L’anthropologue Nastassja Martin a sorti un essai sur la situation paradoxale de la peuplade évène, esseulée à l’extrême est du territoire russe : elle est première victime et témoin du changement climatique, tout en n’étant pas informée des dangers annoncés par les scientifiques du monde entier. Explications dans Et dieu dans tout ça ?
Née en 1986, Nastassja Martin, spécialiste des populations arctiques, est l’autrice de plusieurs livres dont Ames sauvages et Croire aux fauves. Son nouvel essai, A l’Est des rêves. Réponses Even aux crises systémiques, offre un aperçu édifiant des conséquences du changement climatique, mais propose aussi une piste de solution : la forêt pourrait redevenir un futur possible d'un point de vue ontologique.
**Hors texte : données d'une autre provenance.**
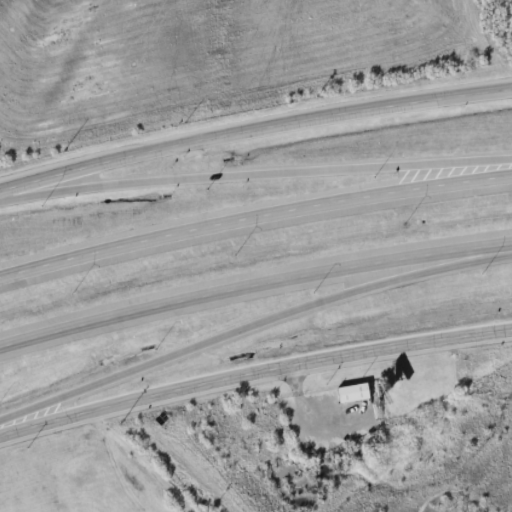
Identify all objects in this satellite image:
road: (254, 129)
road: (255, 174)
road: (254, 219)
road: (253, 284)
road: (252, 326)
road: (253, 377)
building: (358, 385)
building: (352, 393)
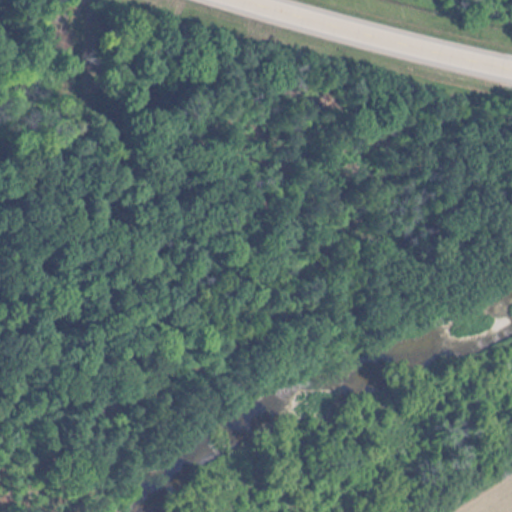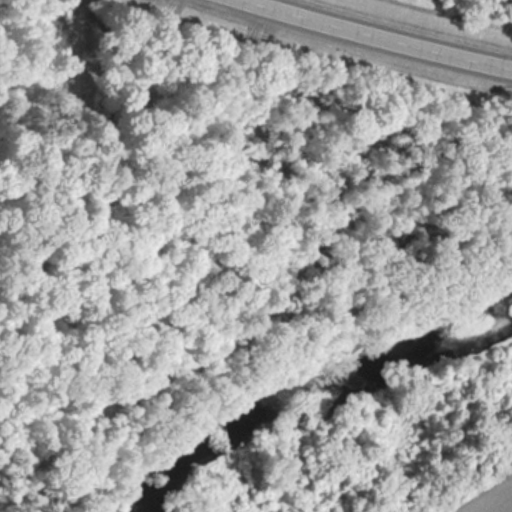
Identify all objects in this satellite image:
road: (378, 37)
river: (321, 396)
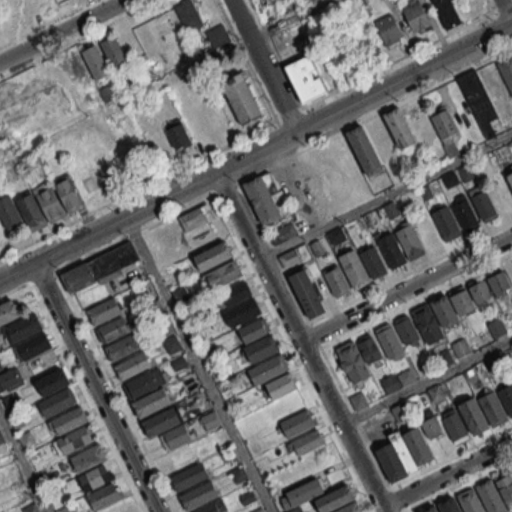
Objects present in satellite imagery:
road: (154, 2)
road: (503, 12)
building: (446, 13)
building: (187, 14)
building: (189, 15)
building: (416, 16)
building: (389, 29)
road: (63, 31)
building: (219, 35)
building: (217, 36)
building: (113, 48)
building: (113, 51)
road: (276, 53)
building: (96, 60)
building: (95, 62)
road: (266, 65)
building: (77, 69)
building: (76, 70)
building: (505, 70)
building: (306, 78)
building: (57, 79)
road: (165, 82)
building: (116, 89)
building: (242, 98)
building: (241, 99)
building: (478, 101)
building: (479, 102)
building: (91, 103)
road: (362, 121)
building: (399, 127)
building: (445, 129)
road: (256, 130)
building: (177, 134)
building: (366, 148)
building: (364, 150)
building: (387, 150)
road: (257, 153)
building: (510, 174)
building: (509, 177)
building: (68, 193)
building: (70, 193)
road: (386, 197)
building: (262, 200)
building: (49, 202)
building: (52, 204)
building: (484, 206)
building: (10, 211)
building: (464, 212)
building: (21, 215)
building: (194, 219)
building: (446, 223)
building: (282, 234)
building: (409, 239)
road: (239, 247)
building: (391, 247)
building: (390, 249)
road: (274, 252)
building: (213, 256)
building: (288, 259)
building: (372, 262)
building: (99, 267)
building: (355, 268)
building: (354, 269)
building: (223, 274)
road: (397, 277)
building: (336, 281)
building: (499, 283)
road: (407, 290)
building: (307, 292)
building: (480, 292)
building: (306, 293)
building: (235, 294)
building: (181, 295)
building: (237, 303)
building: (452, 306)
building: (9, 311)
building: (104, 311)
building: (106, 311)
building: (427, 323)
building: (428, 323)
building: (21, 328)
building: (23, 328)
building: (497, 328)
building: (114, 329)
building: (253, 330)
building: (253, 330)
building: (406, 330)
road: (346, 334)
road: (302, 342)
building: (389, 342)
building: (31, 346)
building: (34, 346)
building: (124, 346)
building: (122, 347)
building: (460, 347)
building: (261, 348)
building: (257, 351)
building: (358, 357)
building: (134, 365)
road: (198, 365)
building: (132, 366)
building: (267, 369)
building: (269, 369)
building: (406, 377)
building: (10, 379)
building: (52, 381)
road: (426, 382)
building: (390, 383)
building: (281, 385)
building: (282, 385)
road: (95, 387)
road: (117, 392)
building: (506, 397)
building: (507, 397)
road: (87, 399)
building: (358, 400)
building: (57, 402)
building: (60, 402)
building: (153, 402)
building: (492, 408)
building: (495, 408)
building: (473, 416)
building: (474, 416)
building: (68, 420)
building: (69, 421)
building: (163, 421)
building: (297, 423)
building: (297, 423)
building: (430, 425)
building: (453, 425)
building: (167, 427)
building: (176, 437)
building: (73, 440)
building: (306, 442)
building: (309, 442)
building: (404, 453)
building: (88, 457)
building: (90, 458)
road: (439, 463)
road: (23, 465)
road: (448, 473)
building: (188, 476)
building: (190, 476)
building: (94, 477)
road: (457, 485)
building: (506, 487)
building: (105, 495)
building: (198, 495)
building: (199, 495)
building: (300, 495)
building: (491, 496)
building: (105, 497)
building: (490, 497)
building: (336, 498)
building: (334, 499)
building: (470, 501)
building: (470, 501)
building: (449, 505)
building: (450, 505)
building: (214, 507)
building: (350, 507)
building: (349, 509)
building: (430, 509)
building: (431, 509)
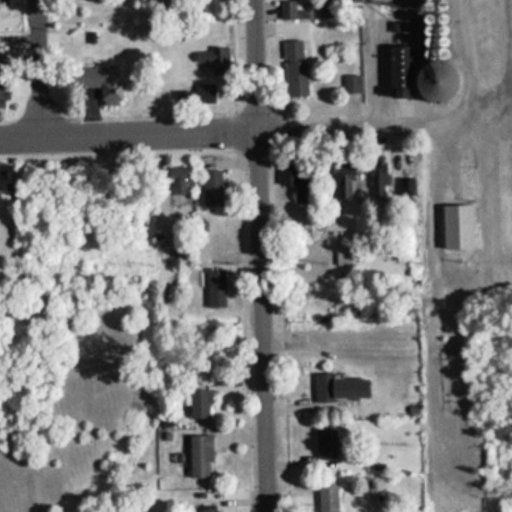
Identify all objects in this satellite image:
building: (290, 10)
building: (212, 59)
road: (43, 68)
building: (293, 68)
building: (395, 71)
building: (99, 81)
building: (437, 82)
building: (349, 83)
building: (200, 93)
road: (215, 129)
building: (339, 176)
building: (377, 176)
building: (176, 180)
building: (295, 180)
building: (210, 188)
building: (455, 226)
road: (257, 256)
building: (341, 257)
building: (214, 288)
building: (339, 387)
building: (197, 404)
building: (325, 443)
building: (198, 456)
building: (326, 498)
building: (200, 510)
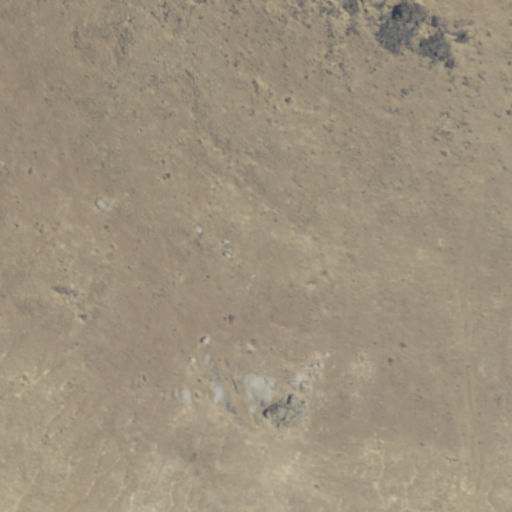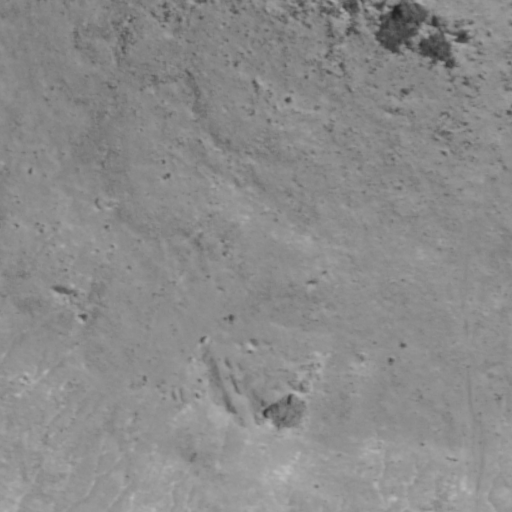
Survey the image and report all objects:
crop: (283, 473)
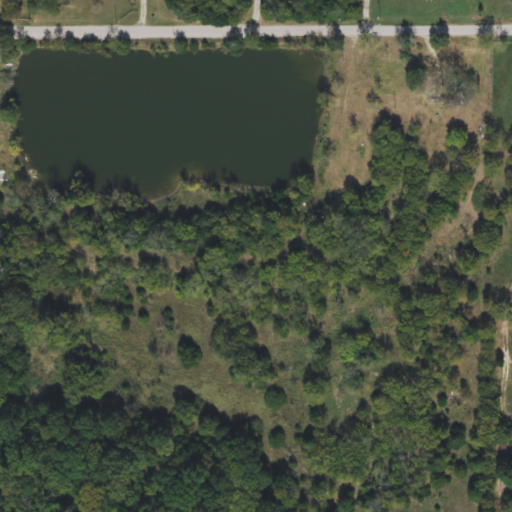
Elle s’est rendue au Kamtchatka, dans l’extrême orient russe, à la rencontre d’une famille élargie qui a décidé de repartir vivre en forêt au moment de la chute de l’Union soviétique. Famille qui fait partie du peuple Évène. La voix de Daria, membre de cette famille, est au cœur de l’essai de l’anthropologue française. "Notre force est d’avoir cru à la forêt quand tout s’effondre autour" souffle cette citoyenne russe, ancienne travailleuse dans un kolkhoze. En 1989, Daria estime que "le rêve de la forêt redevient une réalité possible". Elle s’installe alors dans cette région complètement isolée, coupée de l’effervescence du monde industrialisé, à 400 kilomètres de premières voies carrossables.